Saturday, March 31, 2007

Mr. Salty

Mr. Salty

He’d shake peanuts in his fist
To remove excess salt.
His slap, salt saturating
My cheek, calmed his ghosts
Birthing mine.
Dad was tortured by his
Demon, dead, descendents.
Was not in his hitting language.

Van Gogh

Vincent Van Gogh said, "I have a terrible need of — shall I say the word — religion. Then I go out and paint the stars."

Saturday, March 24, 2007

Poem: After Thanksgiving

After Thanksgiving

When the Christmas tree
Was brought indoors; tall
Yet to be sawed and shaped
A second time, we filled
A galvanized tub rested
The cut end in water
And waited for limbs to settle.
That same tub we filled over
And over and dumped on the only
Flat place in the alley to make
An icy patch. The water
Flecked with needles.

When the tree was put in its
Red and green stand
Water was again poured
And sugar added to prolong its life
We never saw taken away.

I think now that the smell
Of apples and oranges
In the same room as the tree
Were its first ornaments.
The dim light above
Its first crowning star.

Henrik Ibsen Quote

Henrik Ibsen (books by this author) wrote in Act 2, "I almost think we're all of us Ghosts. ... It's not only what we have invited from our father and mother that walks in us. It's all sorts of dead ideas, and lifeless old beliefs, and so forth. They have no vitality, but they cling to us all the same, and we can't get rid of them. Whenever I take up a newspaper, I seem to see Ghosts gliding between the lines. There must be Ghosts all the country over, as thick as the sand of the sea. And then we are, one and all, so pitifully afraid of the light."

Saturday, March 17, 2007

Poem No Decision

No Decision

My dad could never live
Vicariously through pugilists
He would listen, allowing
The imagination and the voice
Of Don Dunfy to move his fists,
bob & weave in the din of his car.
Occasionally he’d put his mitts
To his face; a Floyd Patterson
Stance, then slowly rest
Them to his sides.

As he got older he’d discern
A boxer from a fighter-
The grace on a grainy TV screen
To a plodding palooka
Who moved only when
The horizontal went out of whack.
Cassius Clay is a boxer, he’d chime
As Howard Cosell pushed a sweaty
mike in front of the animated boxers face.

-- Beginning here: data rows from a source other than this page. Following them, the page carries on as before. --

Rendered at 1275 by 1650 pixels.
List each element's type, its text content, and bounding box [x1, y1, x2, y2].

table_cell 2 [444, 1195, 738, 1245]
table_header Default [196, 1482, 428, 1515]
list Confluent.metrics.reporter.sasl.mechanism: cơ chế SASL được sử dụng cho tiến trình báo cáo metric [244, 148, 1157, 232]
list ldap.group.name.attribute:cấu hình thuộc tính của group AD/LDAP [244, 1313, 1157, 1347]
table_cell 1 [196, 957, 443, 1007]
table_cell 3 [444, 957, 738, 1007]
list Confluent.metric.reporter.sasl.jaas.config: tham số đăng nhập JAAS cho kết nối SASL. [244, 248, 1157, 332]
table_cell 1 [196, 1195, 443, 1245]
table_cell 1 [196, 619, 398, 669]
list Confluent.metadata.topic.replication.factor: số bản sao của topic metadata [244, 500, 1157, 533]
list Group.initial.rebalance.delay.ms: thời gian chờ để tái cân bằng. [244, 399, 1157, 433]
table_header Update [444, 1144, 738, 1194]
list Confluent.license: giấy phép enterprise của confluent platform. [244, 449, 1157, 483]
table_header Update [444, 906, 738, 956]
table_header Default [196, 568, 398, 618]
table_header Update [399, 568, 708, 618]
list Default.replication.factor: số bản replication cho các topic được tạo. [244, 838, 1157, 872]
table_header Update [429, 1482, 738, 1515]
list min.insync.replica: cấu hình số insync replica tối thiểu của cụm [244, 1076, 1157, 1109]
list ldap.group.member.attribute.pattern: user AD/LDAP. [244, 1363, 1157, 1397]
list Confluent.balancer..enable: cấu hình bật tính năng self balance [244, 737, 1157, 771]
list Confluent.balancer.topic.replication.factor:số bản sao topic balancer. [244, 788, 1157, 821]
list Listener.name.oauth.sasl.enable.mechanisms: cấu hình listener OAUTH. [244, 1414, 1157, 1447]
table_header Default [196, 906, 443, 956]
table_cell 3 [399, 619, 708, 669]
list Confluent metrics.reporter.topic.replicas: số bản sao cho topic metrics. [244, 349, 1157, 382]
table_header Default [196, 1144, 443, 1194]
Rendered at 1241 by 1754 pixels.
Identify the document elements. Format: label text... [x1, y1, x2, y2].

I had no difficulty telling that dad
Was a fighter, the way he hit
With stick or hand, had no grace
Like a head-butt, or a low punch
I had no chance, and no referee.


Pimp out of Place

The brother is walking down 40th, on the east side. He is smoking a cigarette and wearing a coat that shines out of wear. It goes just below his knees to expose a pair of baggy blue pants. The beard is gray but not white; on his head are a pink hat with a white feather in the brim.
He is a pimp dropped off on the wrong side of town, no girls to hassle or slap high fives. No one to shove to a street corner or to smooth hair, no distant lover sung by Marvin Gaye. When he is finally aware, the embarrassment of habit will find a bus to the city and look for a bitch to blame.

Saturday, March 10, 2007



When hubris struck
I pulled myself
Above all
Because I was all-
Bud bursting
Never ceasing.
Over and over
Delirium to elixir.

The language was plain
Incantations spoken
And things moved and shook.
Frocking the ordinary
Into Midas gold
My body a dervish
Of action, eventually


I could not undo
Protecting my sweat-soaked
Body from objects
Of my actions, and not
Knowing the exit
Incantations. Spiraling
I caught a glimpse
Of Icarus wing,
Melted and gooey.

To wallow in the hubris
Of my own insecurities
Was to die.

Iris Murdoch

Murdoch said, "Writing is like getting married. One should never commit oneself until one is amazed at one's luck."

Sunday, March 4, 2007


Framing Eve

From a viewing
Of a Margaret Jamison painting

Her head tried to imitate
The apple of her demise,
But with all this knowledge
She could not decide-
Delicious or transparent?

Her form is laid on leaves
Not as a means of modesty
Highlighting her torso
Already decomposing
In the sin of enlightenment.

Having relations with a hidden
Adam, being accused
And used, made the seeds
Under her tongue, sprout.

T. A. Delmore

Anne Sexton

But suicides have a special language.
Like carpenters they want to know which tools.
They never ask why build....
The impulse to suicide would lead to death by carbon monoxide poisoning in 1974, on her forty-sixth birthday. Sexton's other compulsions -- alcohol, cigarettes, pills, and men -- made life for her and her family a harrowing experience, if her daughter's memoir (Searching For Mercy Street, Linda Grey Sexton, 1994) is any measure. Still, they could cause a laugh: Sexton once discovered that her purse was so heavy because it contained 55 Bic lighters.